5 Responses to “Darker Than Black – Is the Dream that a Shinigami Has a Darkness Darker than Black?”

  1. Jellyfish Marine says:

    I’m just as wordless as you…
    It feels strange, from now on I don’t have to wake up at 3 pm for new EP’s screencaps at Random Curiosity, and I don’t need to carry my laptop to university to download new RAW anymore.
    I din’t shed any tear during last episode, which was quite strage as I usually cry at the last episode of favourite shows. Perhaps it was the happiness of seeing Hei and Yin alive that suppressed that mournful feeling. I will miss Darker than Black, definitely, and I’m sure that it will be my second life-time obsession anime like Kino no Tabi.

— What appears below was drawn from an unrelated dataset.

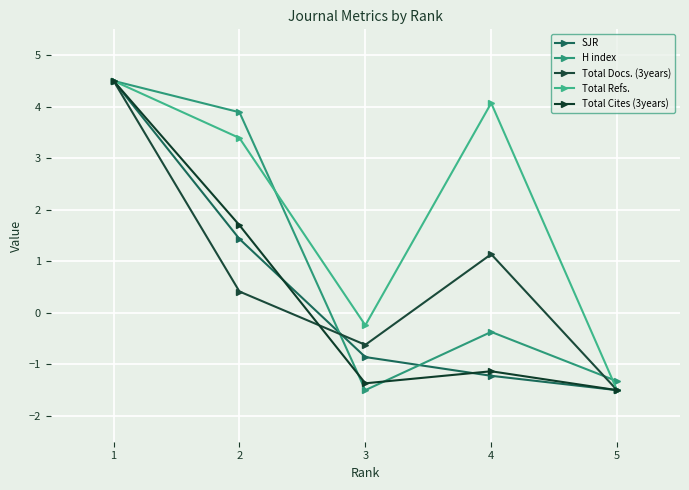

Is it true that Total Docs. (3years) equals -0.9 at 5?

False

    Thank you for this wonderful entry ^-^

  2. Xerox says:

    @Jellyfish Marine – I know what you mean. There’s no new subs waiting for me when I wake up, no nervous giddiness when I click play, no Hei. I didn’t cry either, and like you, I found that to be quite strange. But the more I thought about it, the more if felt like I was crying on the inside. Strange as it sounds, corny as it sounds, Darker Than Black has silent, subtle ways of killing you, and leaving you empty when it’s over. And seeing Hei and Yin alive at the end, seeing him turn around, looking over his shoulder and saying, “Let’s go,” was everything.

  3. kauldron26 says:

    i feel the same way about DTB… i think i need to watch it again… i definitely need to. funny thing is that it ended like the sopranos… we all thought we knew how it was going to end with some big battle, a final boss, hei dying, contractors and humans coming together… but hell no. the show knocks us on our ass and turns the ending into an anti cliche. no good guy, no bad guy, no love love ending, no closure, just an ending thats literally darker than black. Li doesnt exist anymore. how did misaki know???

  4. BrikHaus says:

    I think a year from now you will look back on this show and shrug it off as a temporary obsession. It was a show that was technically (animation, acting, music) excellent, but was ultimately hollow. It tried to create a story that was complex, but instead it became incoherent. It tried to be profound with an ending where Hei confronted the departed, but instead it seemed like an Evangelion ripoff. It tried to be melancholy with Misaki unable to catch up to Hei, but that rang untrue as it is an overused cliche. Don’t get me wrong. The show was good, and I enjoyed watching it. But it will never be remembered as a classic because it offered nothing original to the world of anime. The characters were fairly one-dimensional, and worse than that, nothing was explained. That’s not a sign of mysteriousness or originality, that’s a sign of lazy writing. This show had a lot of potential, and failed to live up to it. The artists, actors, and Yoko Kanno all deserve and A for their outstanding work. The director and writers, however, deserve remediation.

  5. Vane says:

    I finally found someone who thinks the same that i do. I just love Darker, every character, the wait for screencaps in random, the wait for the RAW, the i dont know what the hell happened but i love it.
    Hei is my fav character, and i think in one year, i will still have some random thougs about Darker… it has a big spot in my otaku heart.